To solve the problem, we need to analyze the quadratic equation given by: \[ x^2 - (m - 3)x + m = 0 \] We want to find the conditions under which both roots of this equation are positive. ### Step 1: Determine the Discriminant For the roots to be real, the discriminant (D) must be non-negative. The discriminant for a quadratic equation \( ax^2 + bx + c = 0 \) is given by: \[ D = b^2 - 4ac \] Here, \( a = 1 \), \( b = -(m - 3) \), and \( c = m \). Thus, we have: \[ D = (m - 3)^2 - 4(1)(m) \] ### Step 2: Set Up the Inequality We need to ensure that the discriminant is non-negative: \[ (m - 3)^2 - 4m \geq 0 \] Expanding this gives: \[ m^2 - 6m + 9 - 4m \geq 0 \] This simplifies to: \[ m^2 - 10m + 9 \geq 0 \] ### Step 3: Factor the Quadratic Next, we factor the quadratic: \[ m^2 - 10m + 9 = (m - 1)(m - 9) \] Thus, we need to solve the inequality: \[ (m - 1)(m - 9) \geq 0 \] ### Step 4: Analyze the Inequality To find the intervals where this inequality holds, we can use a number line. The critical points are \( m = 1 \) and \( m = 9 \). - For \( m < 1 \): Both factors are negative, so the product is positive. - For \( 1 < m < 9 \): One factor is positive and the other is negative, so the product is negative. - For \( m > 9 \): Both factors are positive, so the product is positive.
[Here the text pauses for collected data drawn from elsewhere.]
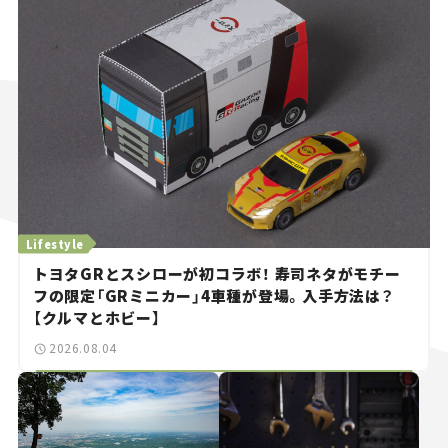
Lifestyle
トヨタGRとスシローが初コラボ！ 寿司ネタがモチー
フの限定「GRミニカー」4車種が登場。入手方法は？
【クルマとホビー】
2026.08.04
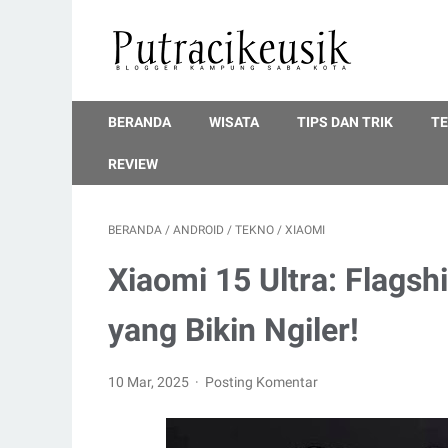
BERANDA
WISATA
TIPS DAN TRIK
T
REVIEW
BERANDA
/
ANDROID
/
TEKNO
/
XIAOMI
Xiaomi 15 Ultra: Flags
yang Bikin Ngiler!
10 Mar, 2025
Posting Komentar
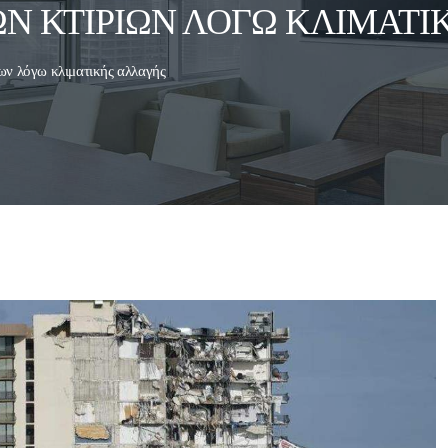
Ν ΚΤΙΡΊΩΝ ΛΌΓΩ ΚΛΙΜΑΤΙ
ων λόγω κλιματικής αλλαγής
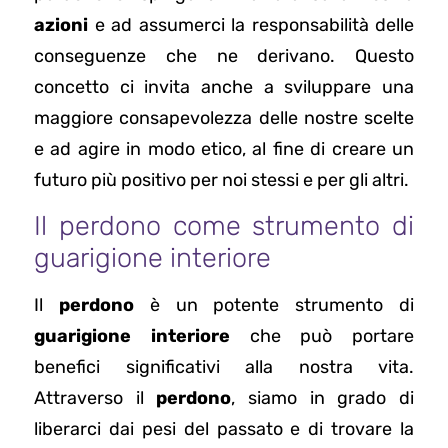
azioni
e ad assumerci la responsabilità delle
conseguenze che ne derivano. Questo
concetto ci invita anche a sviluppare una
maggiore consapevolezza delle nostre scelte
e ad agire in modo etico, al fine di creare un
futuro più positivo per noi stessi e per gli altri.
Il perdono come strumento di
guarigione interiore
Il
perdono
è un potente strumento di
guarigione interiore
che può portare
benefici significativi alla nostra vita.
Attraverso il
perdono
, siamo in grado di
liberarci dai pesi del passato e di trovare la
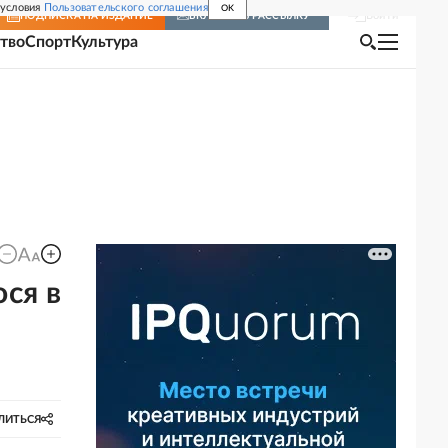
 условия
Пользовательского соглашения
OK
Войти
ПОДПИСКА
НА ИЗДАНИЕ
ВКЛЮЧИТЬ РАССЫЛКУ
тво
Спорт
Культура
ся в
ЛИТЬСЯ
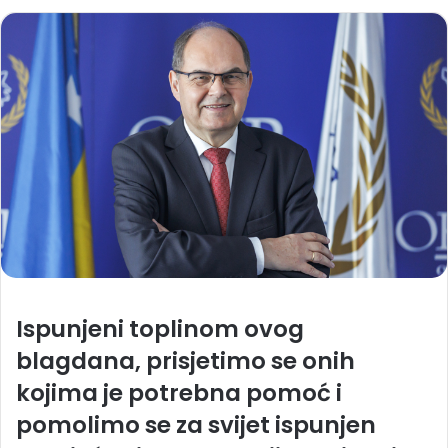
Ispunjeni toplinom ovog
blagdana, prisjetimo se onih
kojima je potrebna pomoć i
pomolimo se za svijet ispunjen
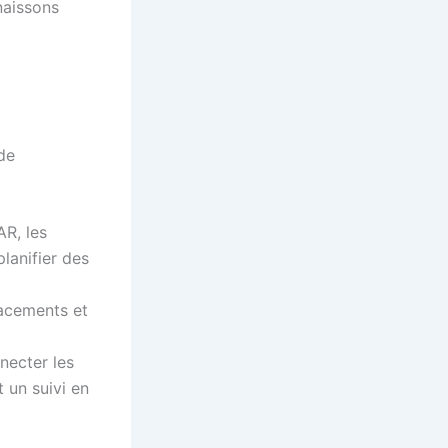
naissons
de
AR, les
lanifier des
lacements et
nnecter les
t un suivi en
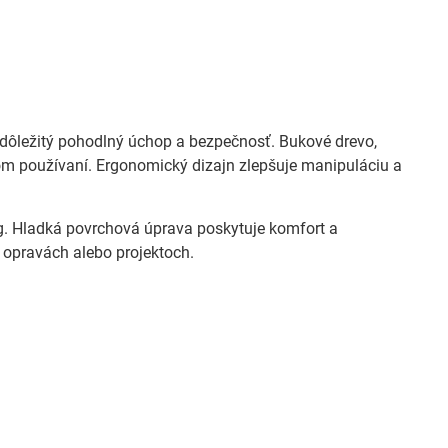
e dôležitý pohodlný úchop a bezpečnosť. Bukové drevo,
nom používaní. Ergonomický dizajn zlepšuje manipuláciu a
g. Hladká povrchová úprava poskytuje komfort a
h opravách alebo projektoch.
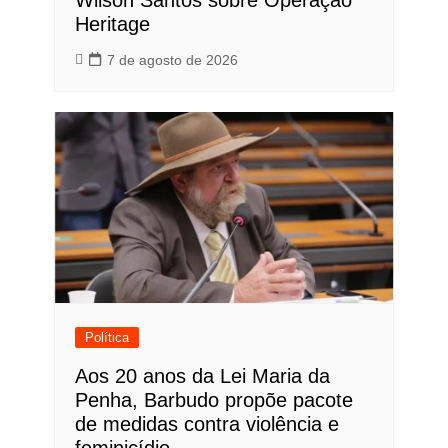
Heritage
7 de agosto de 2026
Política
Aos 20 anos da Lei Maria da
Penha, Barbudo propõe pacote
de medidas contra violência e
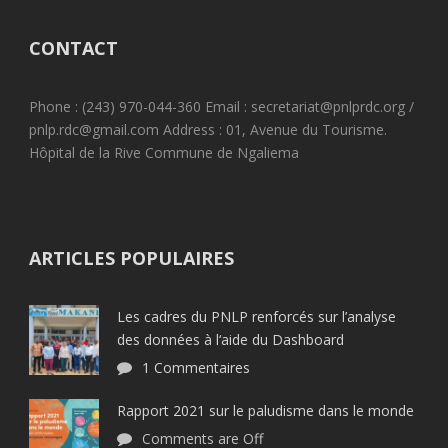
CONTACT
Phone : (243) 970-044-360 Email : secretariat@pnlprdc.org /
pnlp.rdc@gmail.com Address : 01, Avenue du Tourisme.
Hôpital de la Rive Commune de Ngaliema
ARTICLES POPULAIRES
Les cadres du PNLP renforcés sur l’analyse
des données à l‘aide du Dashboard
1 Commentaires
Rapport 2021 sur le paludisme dans le monde
Comments are Off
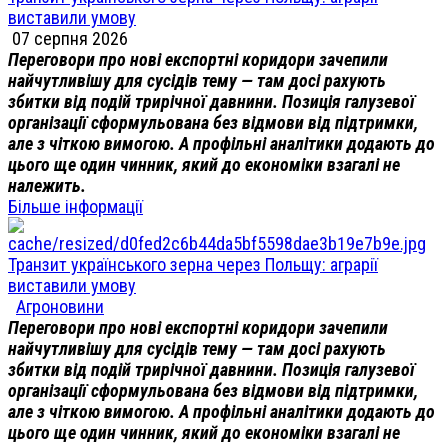
виставили умову
07 серпня 2026
Переговори про нові експортні коридори зачепили
найчутливішу для сусідів тему — там досі рахують
збитки від подій трирічної давнини. Позиція галузевої
організації сформульована без відмови від підтримки,
але з чіткою вимогою. А профільні аналітики додають до
цього ще один чинник, який до економіки взагалі не
належить.
Більше інформації
Транзит українського зерна через Польщу: аграрії
виставили умову
Агроновини
Переговори про нові експортні коридори зачепили
найчутливішу для сусідів тему — там досі рахують
збитки від подій трирічної давнини. Позиція галузевої
організації сформульована без відмови від підтримки,
але з чіткою вимогою. А профільні аналітики додають до
цього ще один чинник, який до економіки взагалі не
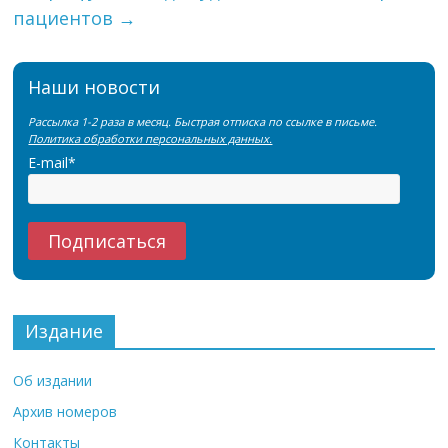
пациентов
→
Наши новости
Рассылка 1-2 раза в месяц. Быстрая отписка по ссылке в письме.
Политика обработки персональных данных.
E-mail*
Издание
Об издании
Архив номеров
Контакты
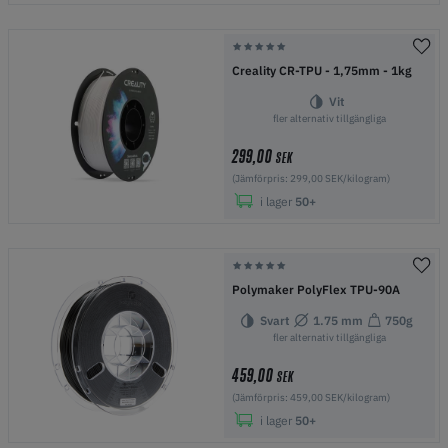
Creality CR-TPU - 1,75mm - 1kg
Vit
fler alternativ tillgängliga
299,00
SEK
(Jämförpris: 299,00 SEK/kilogram)
i lager
50+
Polymaker PolyFlex TPU-90A
Svart
1.75 mm
750g
fler alternativ tillgängliga
459,00
SEK
(Jämförpris: 459,00 SEK/kilogram)
i lager
50+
Thus, the solution to the inequality is: \[ m \in (-\infty, 1] \cup [9, \infty) \] ### Step 5: Ensure Both Roots are Positive Next, we need to ensure that both roots are positive. The sum and product of the roots can help us here. 1. **Sum of the Roots**: The sum of the roots is given by: \[ S = -\frac{b}{a} = m - 3 \] For both roots to be positive, we need: \[ m - 3 > 0 \Rightarrow m > 3 \] 2. **Product of the Roots**: The product of the roots is given by: \[ P = \frac{c}{a} = m \] For both roots to be positive, we also need: \[ m > 0 \] ### Step 6: Combine Conditions We now combine the conditions we found: 1. From the discriminant, we have \( m \in (-\infty, 1] \cup [9, \infty) \). 2. From the sum of roots, we have \( m > 3 \). 3. From the product of roots, we have \( m > 0 \). The only interval that satisfies all these conditions is: \[ m \in [9, \infty) \] ### Final Answer Thus, the values of \( m \) for which both roots of the equation are positive is: \[ m \in [9, \infty) \]